Ein Blick auf Roger Cormans filmische Hinterlassenschaft lässt vermuten, dass ein hyperaktiver Draufgänger am Werk gewesen sein muss: Die Online-Filmdatenbank IMDB listet ab 1954 fast 500 Filme mit Corman als Produzent. Viele davon sind versehen mit reisserischen deutschen Verleihtiteln wie «Zwei Satansbraten ausser Rand und Band» oder «Der ausgeflippte College-Geist».
Das lässt auf einen Geschäftsmann schliessen, der die Filmbranche als Casino verstand: Ein paar Banknoten, eine Marketingidee und dann schauen, ob das Publikum anbeisst. Wer Corman allerdings persönlich kennengelernt hat – er war 2004 Jurypräsident des Neuenburger Filmfestivals NIFFF und 2016 Ehrengast in Locarno – sah sich einem besonnenen, kunstaffinen Pragmatiker gegenüber.
Die richtige Idee zur richtigen Zeit
Roger Cormans Anfänge fallen auf eine Zeit, in der die Übermacht der Hollywood-Studios zu wanken begann, und in der sich künstlerischer Ehrgeiz – gepaart mit Geschäftssinn – zu lohnen begann: Mitte der 50er-Jahre kam es zu einer Demokratisierung in der US-Film- und Kinolandschaft. Es wurde Platz frei für neue Talente. Und Corman beanspruchte diesen Platz für sich: früh und erfolgreich.
Corman folgte einer einfachen Gleichung zwischen Kunst und Kommerz: Er antizipierte, was die Menschen sehen wollten, und setzte es dann möglichst kostengünstig und zeitsparend um. Wobei es ihm wie keinem zweiten Produzenten gelang, seine Filme sehr viel teurer aussehen zu lassen, als sie es tatsächlich waren. Dafür hatte er ein ganzes Arsenal an Tricks auf Lager.

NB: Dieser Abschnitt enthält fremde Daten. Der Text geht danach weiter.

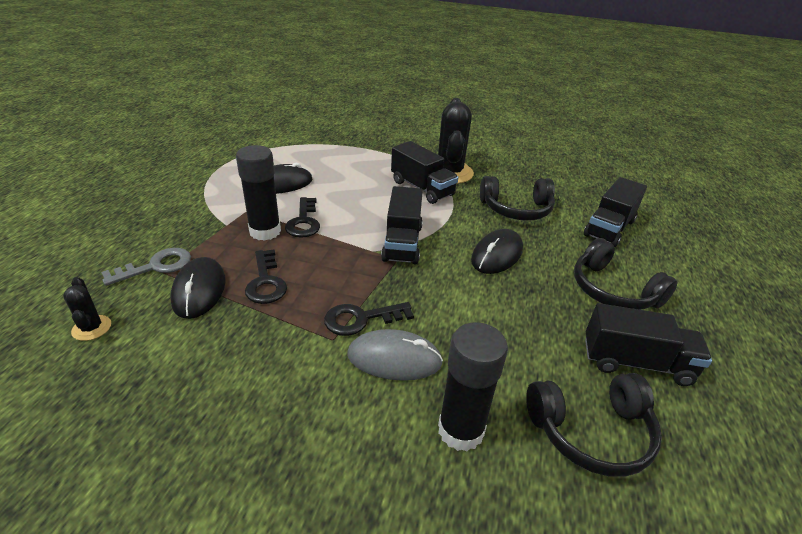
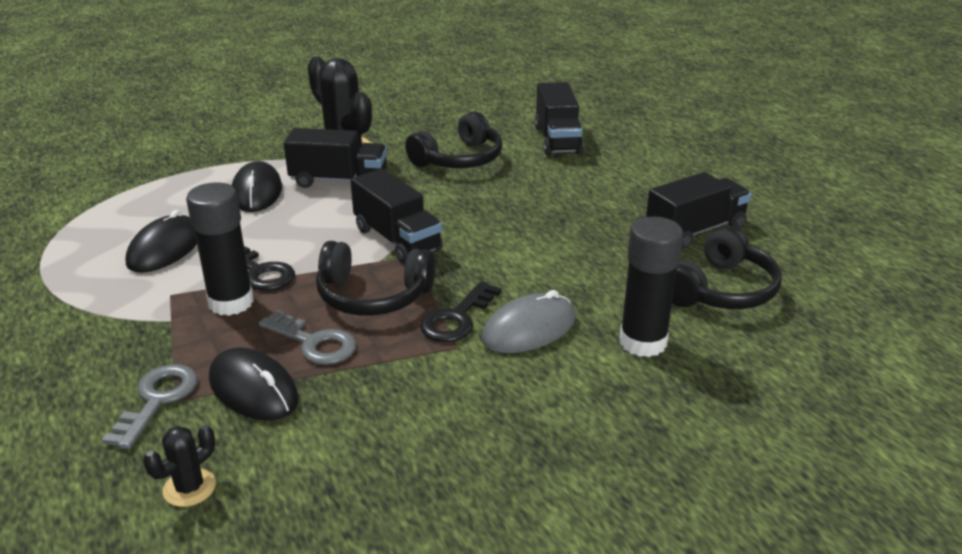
camera: 40 degrees left, 5 degrees down
(91, 328) = (189, 488): black cactus -> black cactus turned 75 degrees counterclockwise
(266, 282) = (314, 343): black key -> grey key
(497, 255) = (497, 206): black mouse -> black mouse (257, 192)
(613, 290) = (620, 188): black headphones -> black headphones (373, 295)

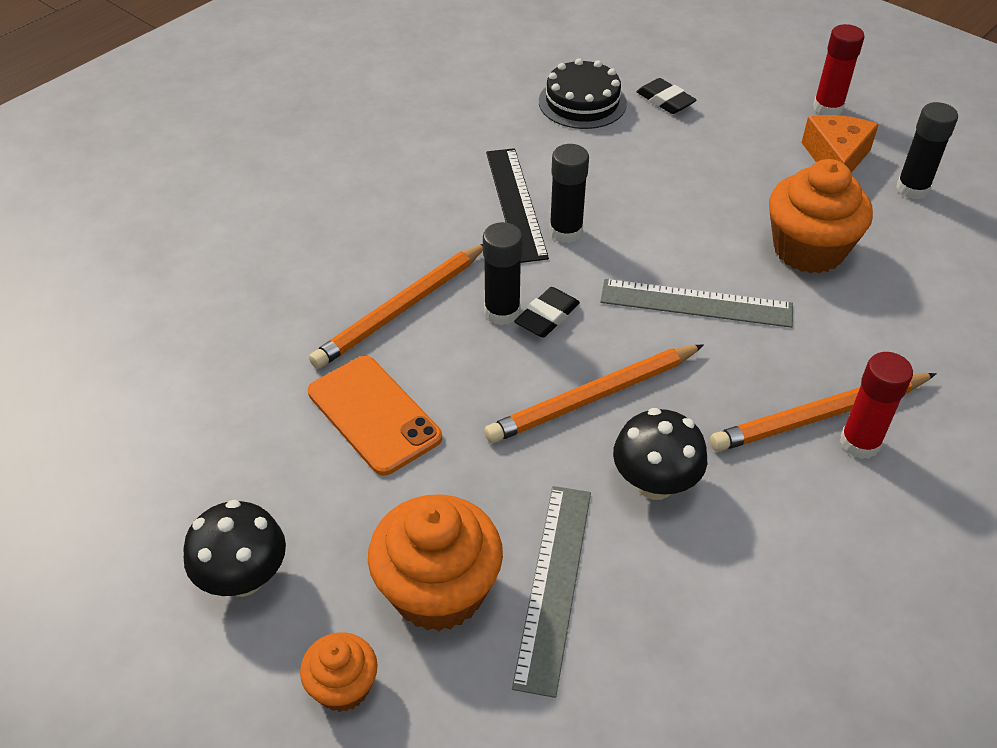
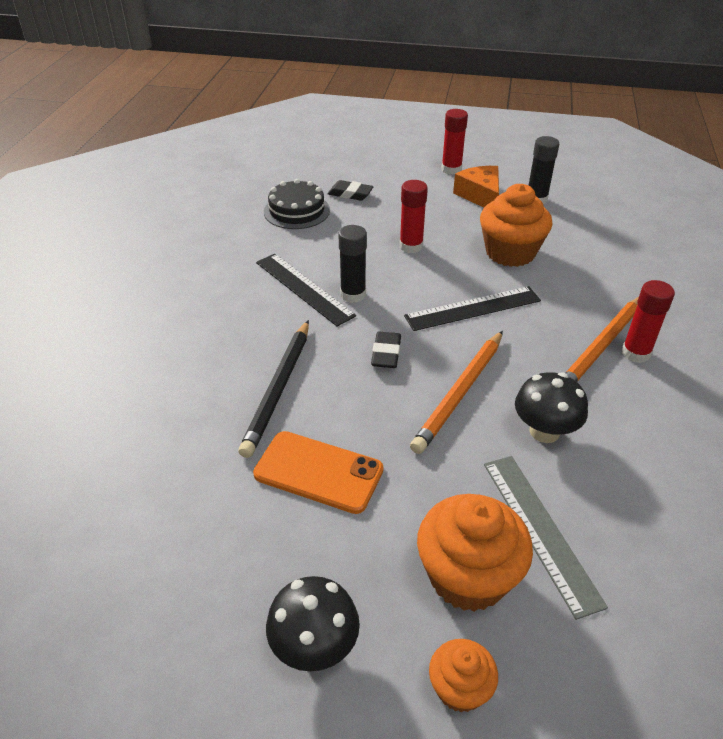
camera: 30 degrees left, 5 degrees down
(401, 309) = (278, 389): orange pencil -> black pencil
(502, 312) = (353, 362): black glue stick -> none
(685, 196) = (411, 246): none -> red glue stick
(696, 303) = (473, 308): grey ruler -> black ruler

Beachtliche Talentschmiede
Einige dieser Tricks sind offensichtlich: Corman verfilmte Edgar Allan Poe, weil er dafür keine Urheberrechte bezahlen musste. Corman war ein Meister im Recyclen von Filmsets. Und Corman verstand den Zeitgeist der 50er, 60er und 70er: Weil junge Leute damals Spielfilme von und mit jungen Leuten sehen wollten, baute er Schauspiel- und Regietalente auf. Weniger Kosten, mehr Nutzen – und rückblickend: Unglaublich, wer alles bei Corman angefangen hat.
Corman war zweifellos ein Geburtshelfer des New Hollywood der 70er: Weil viele grosse Namen dieser Bewegung zuvor unter ihm gearbeitet hatten, und weil er mit seinen Produktionsmodellen die Basis dafür gelegt hatte, wie sich künstlerische Ambitionen mit Kommerz vereinen liessen.
Kein neues Hollywood
Mit dem New Hollywood war aber auch der Zeitpunkt gekommen, an dem Cormans kreativer Einfluss zu schwinden begann: Zöglinge wie Coppola und Scorsese wurden ohne seine Schützenhilfe zu viel beachteten Autoren. Roger Corman hingegen – wohl beflügelt vom Überraschungserfolg von Paul Bartels Trash-Satire «Death Race 2000» (1975) – investierte stoisch in anspruchslose Exploitation.
Man muss es nicht beschönigen: Ab 1983 finden sich in Cormans ausuferndem Schaffen keine Werke von bleibendem Wert. Der Geschäftsmann hatte längst über den Künstler gesiegt.
Hinter dem Produzenten: Der Regisseur
Zurück zu Cormans Tricks, billige Filme teuer aussehen zu lassen. Da war noch einer, ein nicht ganz so offensichtlicher: Corman war ein Ästhet, ein kultivierter Ästhet. Seine selbst inszenierten Poe-Filme sehen noch heute gut aus. Und sein psychedelisches Opus «The Trip» (1967) enthält schlicht alles, was man zur kalifornischen Drogenkultur dieser Jahre wissen muss – inszeniert von einem Profi, der mit Hippiekultur gar nichts am Hut hatte.